What you should do | Each entry below must be written out exactly, with pictures left out.

================================

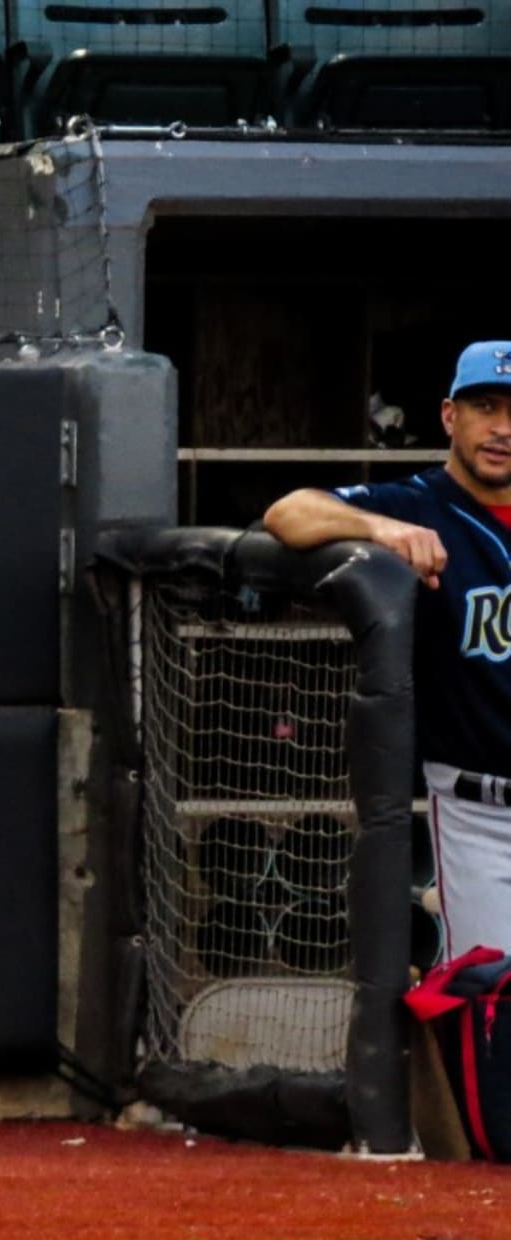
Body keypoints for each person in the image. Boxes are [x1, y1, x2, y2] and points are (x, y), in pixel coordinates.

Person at [263, 339, 511, 958]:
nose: (503, 428)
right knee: (490, 1001)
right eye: (486, 406)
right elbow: (288, 514)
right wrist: (380, 529)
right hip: (481, 812)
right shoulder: (414, 504)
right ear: (451, 416)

================================

Written solution |
Body keypoints for each person in the image. Boxes are [x1, y1, x2, y2] and points are (x, y), in pixel coordinates.

Person at [263, 339, 511, 958]:
nose: (503, 428)
right knee: (490, 1001)
right eye: (486, 406)
right elbow: (288, 514)
right wrist: (380, 529)
right hip: (481, 812)
right shoulder: (414, 504)
right ear: (451, 416)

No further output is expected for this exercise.